The bill instructs the administration to determine whether U.S. sanctions can be applied to Iranian Supreme Leader Ayatollah Ali Khamenei, President Ebrahim Raisi and any member of their offices; any economic entities overseen by those offices that are involved in human rights abuses or terrorism and officials of those entities; and other Iranian state officials.

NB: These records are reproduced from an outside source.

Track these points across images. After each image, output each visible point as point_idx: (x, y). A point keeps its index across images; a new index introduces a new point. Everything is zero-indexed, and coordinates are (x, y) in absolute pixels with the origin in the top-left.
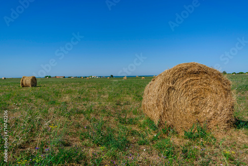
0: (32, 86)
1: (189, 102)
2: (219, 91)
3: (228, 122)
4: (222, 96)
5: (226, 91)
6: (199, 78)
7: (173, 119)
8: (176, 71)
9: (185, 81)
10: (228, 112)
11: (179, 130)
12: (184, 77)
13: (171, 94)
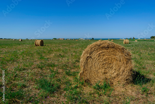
0: (40, 45)
1: (101, 66)
2: (122, 59)
3: (127, 80)
4: (124, 63)
5: (127, 60)
6: (108, 51)
7: (90, 76)
8: (93, 46)
9: (98, 53)
10: (127, 73)
11: (92, 83)
12: (98, 50)
13: (89, 61)
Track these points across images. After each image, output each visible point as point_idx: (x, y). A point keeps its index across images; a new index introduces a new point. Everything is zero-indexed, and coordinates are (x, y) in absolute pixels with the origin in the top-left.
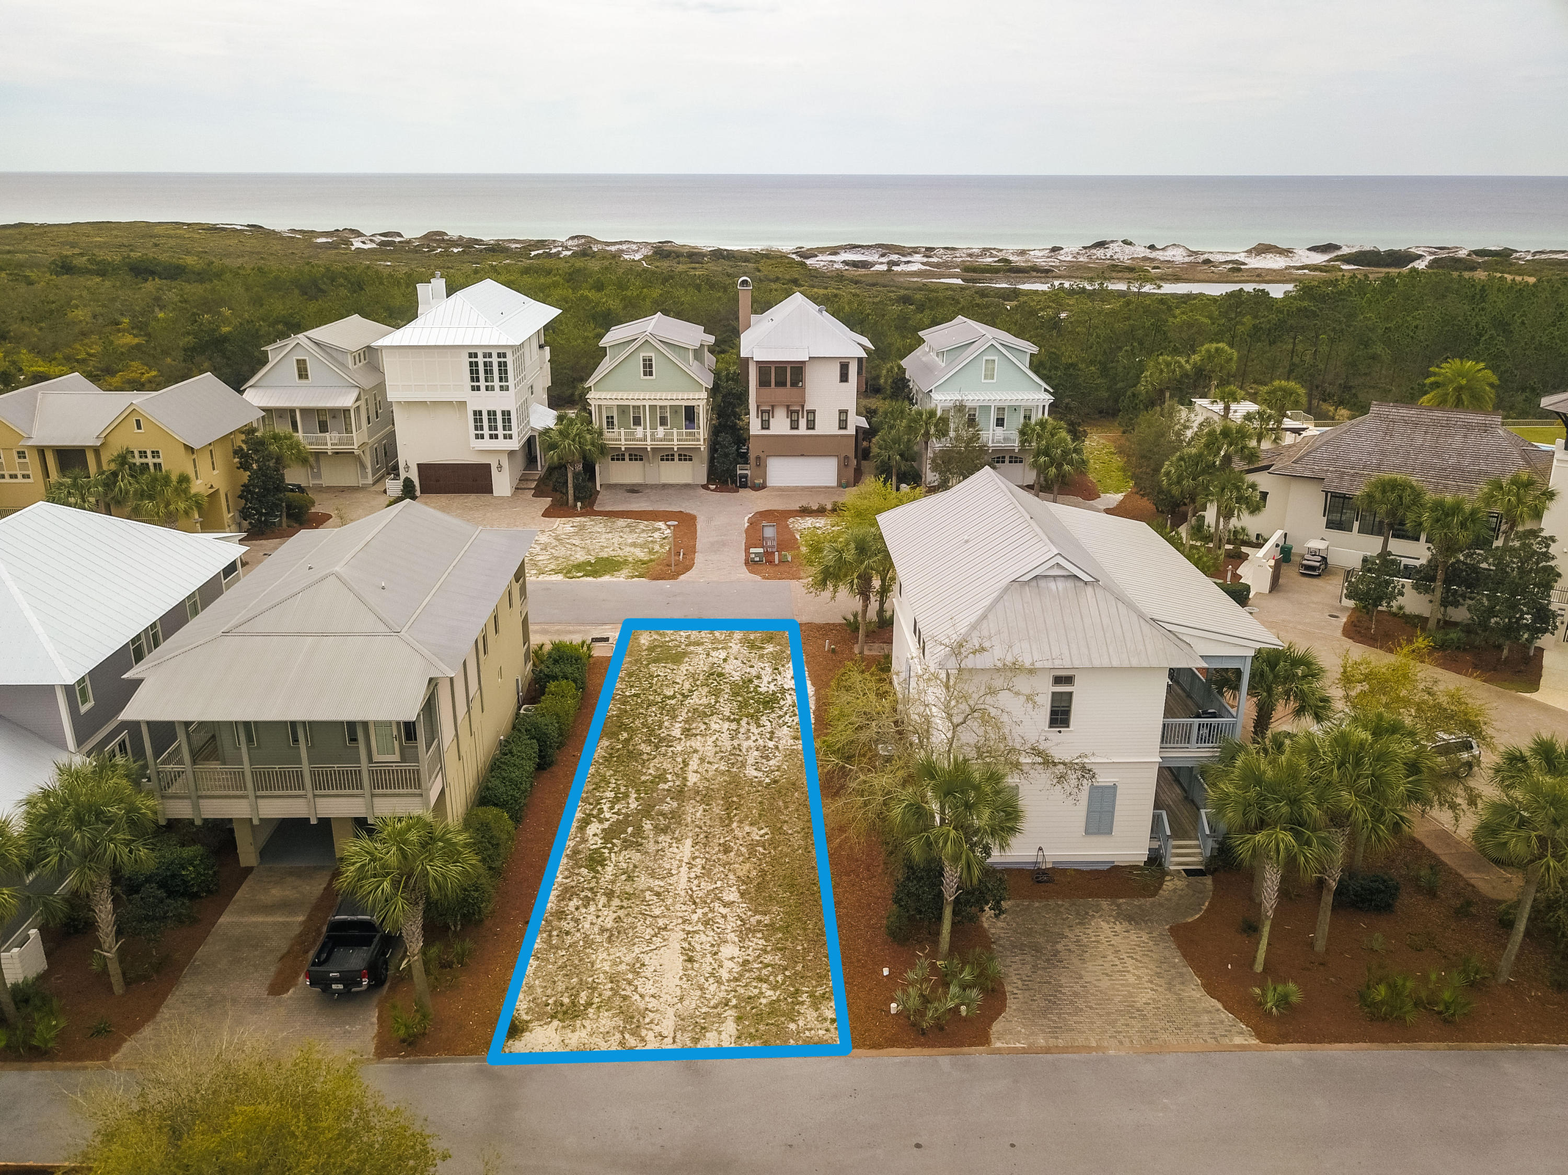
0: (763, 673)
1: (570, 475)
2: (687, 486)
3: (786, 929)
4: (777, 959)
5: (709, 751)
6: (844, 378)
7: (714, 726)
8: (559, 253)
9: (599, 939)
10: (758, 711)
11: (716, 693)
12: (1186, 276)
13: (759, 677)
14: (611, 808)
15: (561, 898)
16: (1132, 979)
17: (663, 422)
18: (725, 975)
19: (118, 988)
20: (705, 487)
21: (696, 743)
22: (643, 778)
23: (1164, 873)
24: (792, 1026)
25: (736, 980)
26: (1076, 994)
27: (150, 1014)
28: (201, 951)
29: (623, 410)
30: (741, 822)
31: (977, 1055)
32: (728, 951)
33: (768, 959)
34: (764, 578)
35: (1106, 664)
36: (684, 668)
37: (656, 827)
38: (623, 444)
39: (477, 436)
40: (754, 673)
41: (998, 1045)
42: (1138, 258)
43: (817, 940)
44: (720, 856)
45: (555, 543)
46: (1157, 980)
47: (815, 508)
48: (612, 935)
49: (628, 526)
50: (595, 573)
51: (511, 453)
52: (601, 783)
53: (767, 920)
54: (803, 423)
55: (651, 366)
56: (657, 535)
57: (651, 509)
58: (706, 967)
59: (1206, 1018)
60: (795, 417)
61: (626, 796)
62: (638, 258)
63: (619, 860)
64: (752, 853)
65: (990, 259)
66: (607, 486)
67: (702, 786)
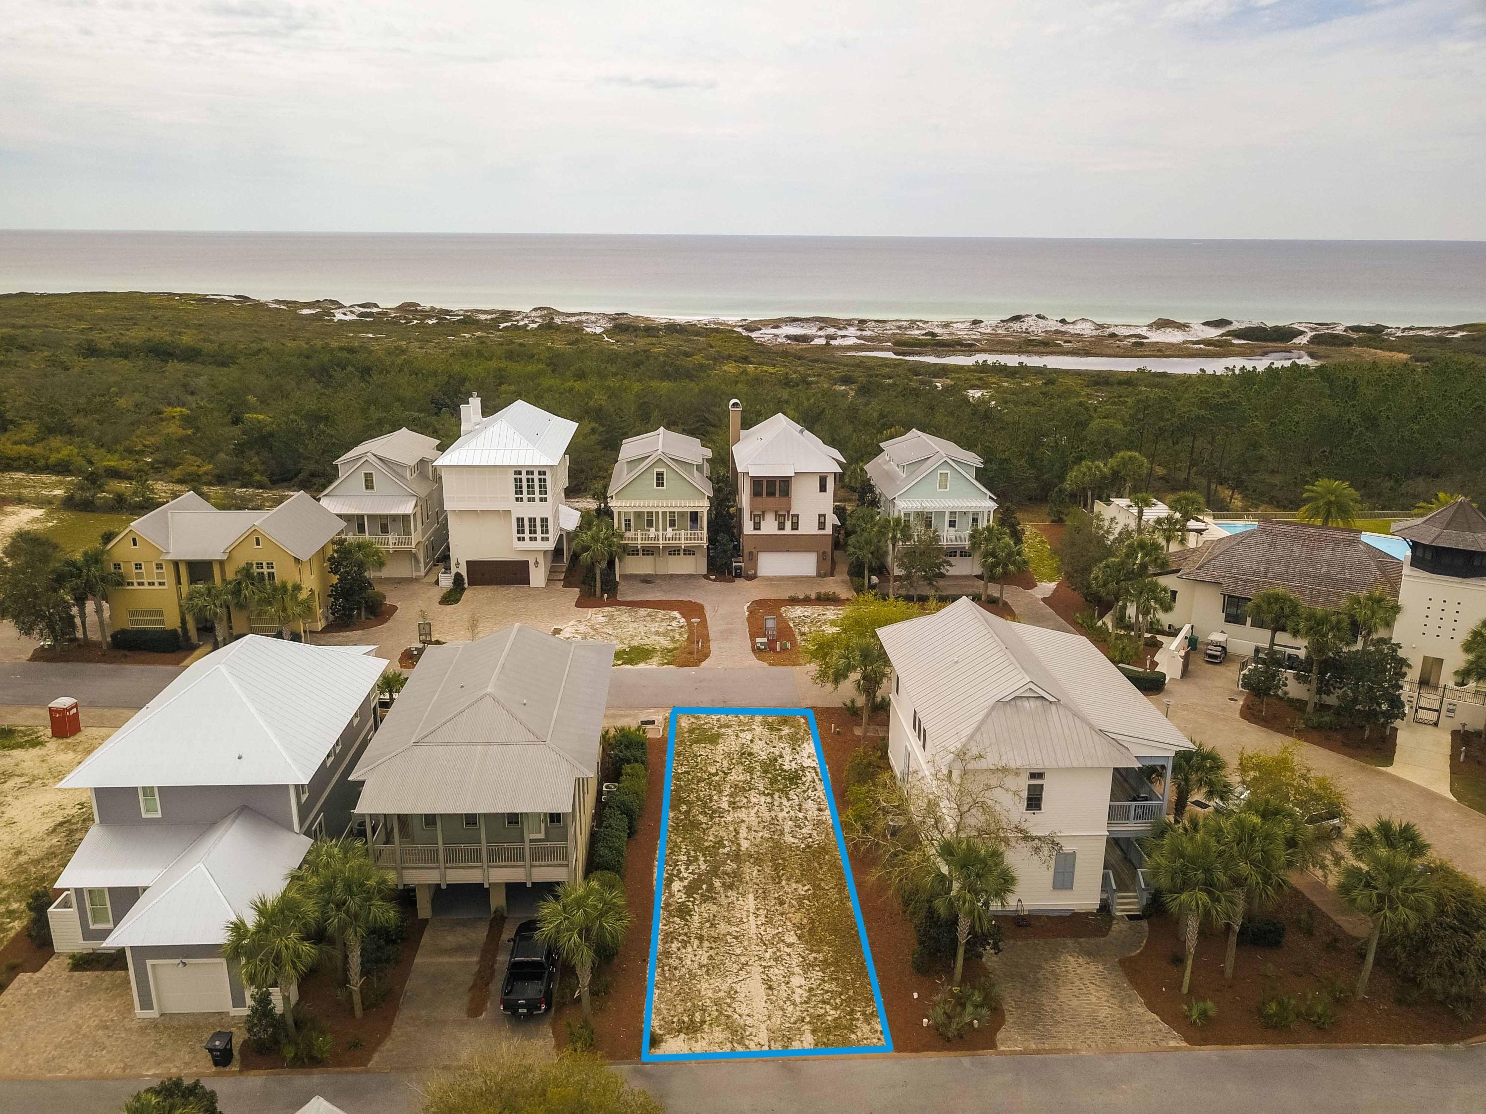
0: (784, 752)
1: (598, 572)
2: (691, 576)
3: (836, 963)
4: (833, 986)
5: (753, 820)
6: (823, 488)
7: (754, 800)
8: (526, 325)
9: (699, 972)
10: (786, 787)
11: (750, 770)
12: (1094, 351)
13: (781, 756)
14: (687, 869)
15: (664, 940)
16: (1094, 1000)
17: (672, 524)
18: (798, 1000)
19: (358, 1013)
20: (706, 577)
21: (742, 814)
22: (706, 844)
23: (1112, 918)
24: (853, 1036)
25: (806, 1002)
26: (1054, 1011)
27: (387, 1032)
28: (409, 985)
29: (639, 515)
30: (788, 880)
31: (988, 1056)
32: (797, 980)
33: (827, 986)
34: (770, 664)
35: (1068, 764)
36: (720, 748)
37: (724, 884)
38: (639, 543)
39: (519, 539)
40: (777, 753)
41: (1002, 1048)
42: (1051, 331)
43: (861, 971)
44: (777, 907)
45: (592, 632)
46: (1112, 1000)
47: (802, 597)
48: (710, 969)
49: (649, 615)
50: (631, 661)
51: (545, 552)
52: (675, 849)
53: (821, 957)
54: (788, 524)
55: (663, 479)
56: (674, 623)
57: (664, 598)
58: (783, 993)
59: (1149, 1027)
60: (781, 519)
61: (696, 859)
62: (599, 330)
63: (700, 912)
64: (801, 904)
65: (917, 332)
66: (625, 577)
67: (753, 850)
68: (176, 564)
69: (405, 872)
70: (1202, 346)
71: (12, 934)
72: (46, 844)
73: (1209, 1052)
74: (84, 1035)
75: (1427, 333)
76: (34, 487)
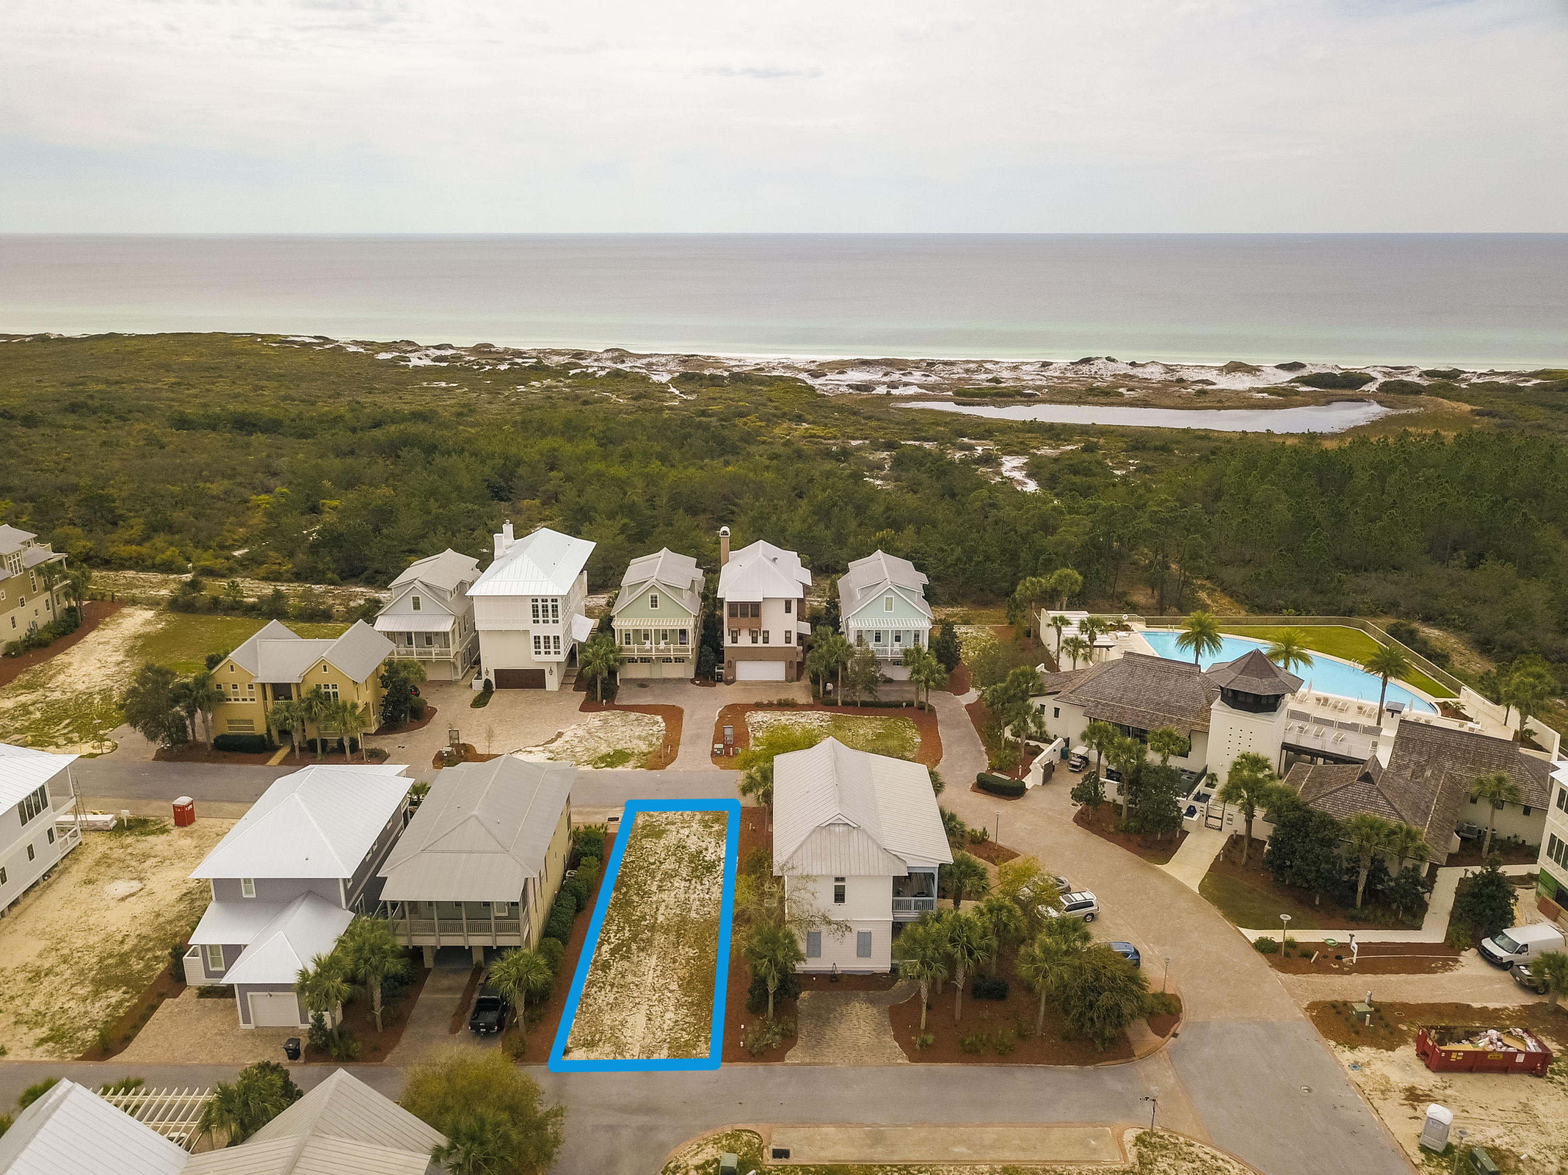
0: (709, 846)
1: (599, 682)
2: (680, 680)
3: (698, 1005)
4: (692, 1020)
5: (671, 901)
6: (788, 610)
7: (676, 884)
8: (595, 372)
9: (606, 1008)
10: (703, 874)
11: (680, 861)
12: (1155, 401)
13: (706, 849)
14: (615, 936)
15: (587, 986)
16: (861, 1032)
17: (665, 637)
18: (666, 1027)
19: (380, 1029)
20: (692, 681)
21: (664, 896)
22: (634, 918)
23: (898, 977)
24: (694, 1052)
25: (671, 1029)
26: (831, 1039)
27: (397, 1042)
28: (414, 1012)
29: (637, 631)
30: (684, 945)
31: (777, 1066)
32: (669, 1015)
33: (688, 1019)
34: (722, 768)
36: (662, 841)
37: (638, 948)
38: (636, 655)
39: (536, 653)
40: (704, 846)
41: (787, 1061)
42: (1119, 375)
43: (713, 1010)
44: (671, 964)
45: (588, 736)
46: (873, 1033)
47: (765, 702)
48: (612, 1006)
49: (637, 720)
50: (611, 765)
51: (558, 663)
52: (610, 920)
53: (690, 1000)
54: (760, 639)
55: (656, 601)
56: (655, 728)
57: (652, 703)
58: (657, 1023)
59: (889, 1051)
60: (755, 635)
61: (623, 928)
62: (665, 378)
63: (618, 966)
64: (688, 962)
65: (984, 376)
66: (626, 681)
67: (665, 923)
68: (263, 685)
69: (414, 938)
70: (1265, 395)
71: (158, 972)
72: (176, 909)
73: (921, 1067)
74: (209, 1039)
75: (1502, 380)
76: (144, 586)
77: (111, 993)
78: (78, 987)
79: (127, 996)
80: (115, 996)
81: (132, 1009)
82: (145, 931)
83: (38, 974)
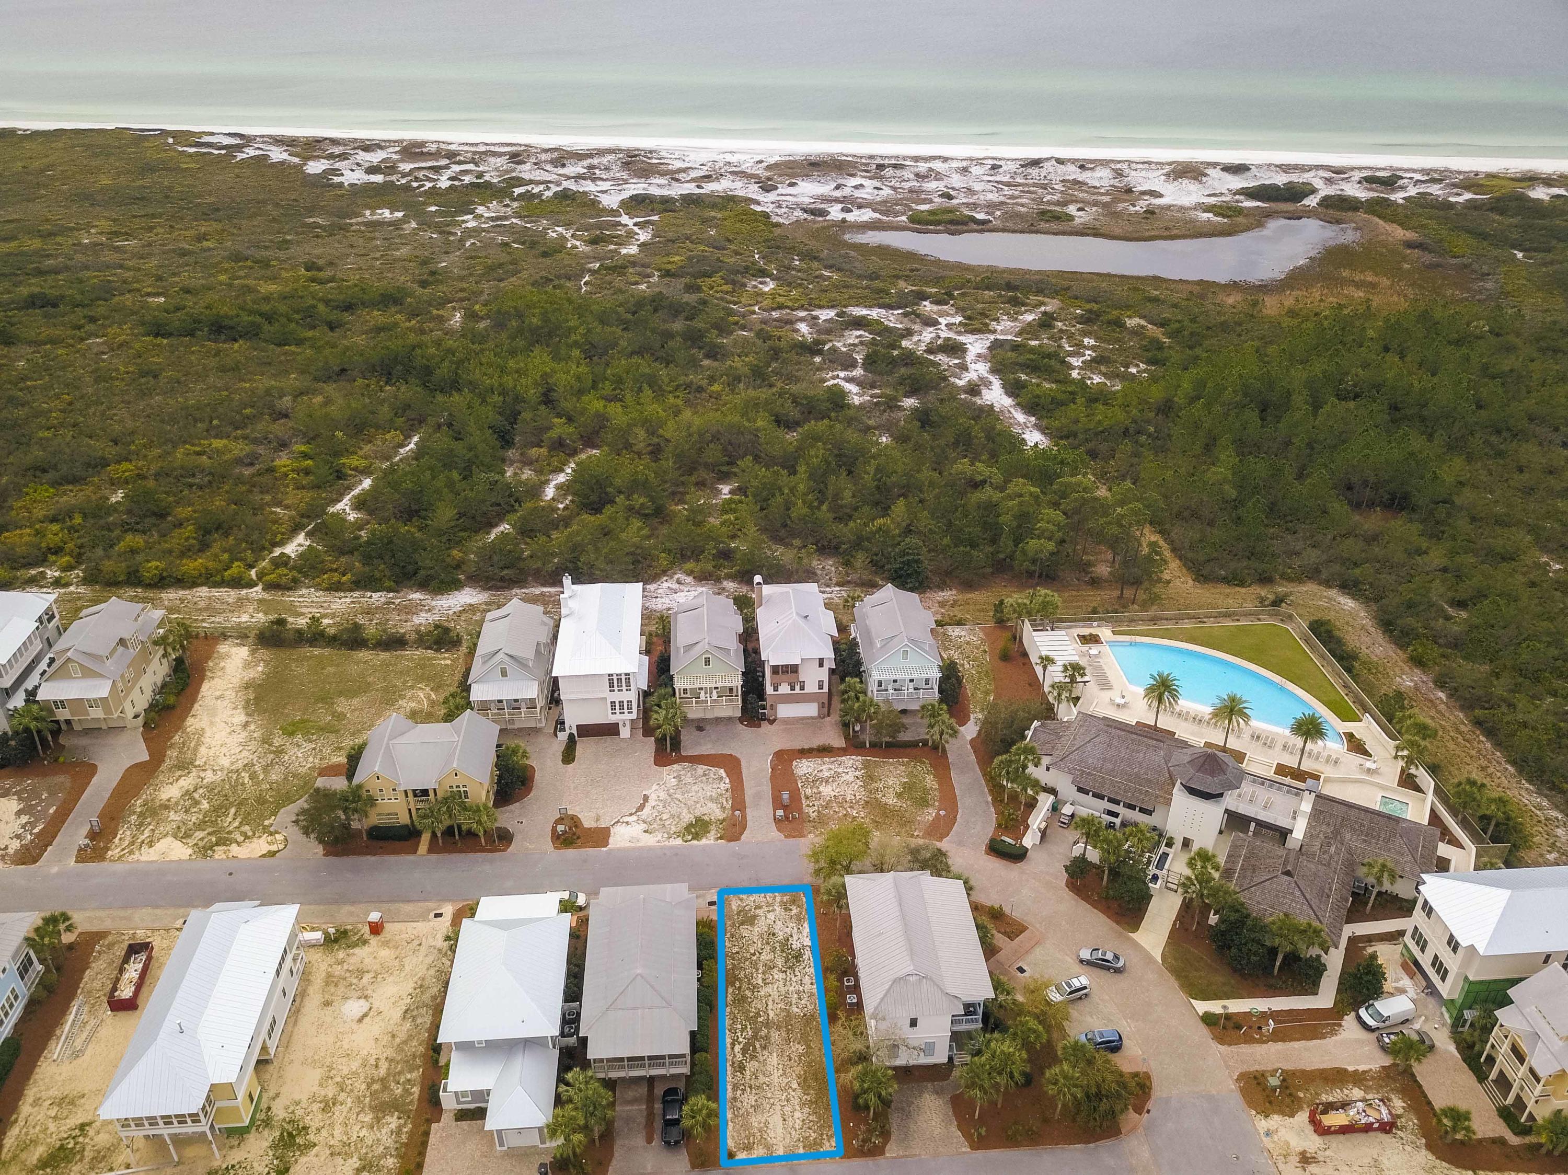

In a statement, Banks indicated that he’s uncertain the legislation will be able to be enacted into law in the current Congress, in which Democrats have control of the Senate, and under the current president. “Two years from now, Congress will be ready to work with a reasonable administration to hold Iran accountable,” Banks, who is mounting a run for Indiana’s open Senate seat in 2024, said.

“Regular Iranians like Mahsa Amini are being murdered and persecuted by the Iranian regime, but the Biden administration is still trying to cozy up to Iran’s senior officials so he can cut an even more disastrous nuclear deal,” Banks added. “Even European leaders have done more than the White House to hold Iran accountable for its human rights abuses. This is worse than Obama’s lead-from-behind diplomacy.”

The legislation is co-sponsored by 15 Republicans, Reps. Mike Gallagher (R-WI), Mike Waltz (R-FL), Claudia Tenney (R-NY), Joe Wilson (R-SC), Dan Crenshaw (R-TX) Maria Elvira Salazar (R-FL), Rob Wittman (R-VA), Randy Weber (R-TX), Pat Fallon (R-TX), Tom McClintock (R-CA), Greg Murphy (R-NC), Diane Harshbarger (R-TN), Cathy McMorris Rogers (R-WA), Michael Guest (R-MS) and Doug Lamborn (R-CO), and three Democrats, Reps. Josh Gottheimer (D-NJ), Eric Swalwell (D-CA) and Debbie Wasserman Schultz (D-FL).

The bill had a total of 33 co-sponsors, all but one of them Republican, following at the end of the previous Congress, after its initial introduction in late October.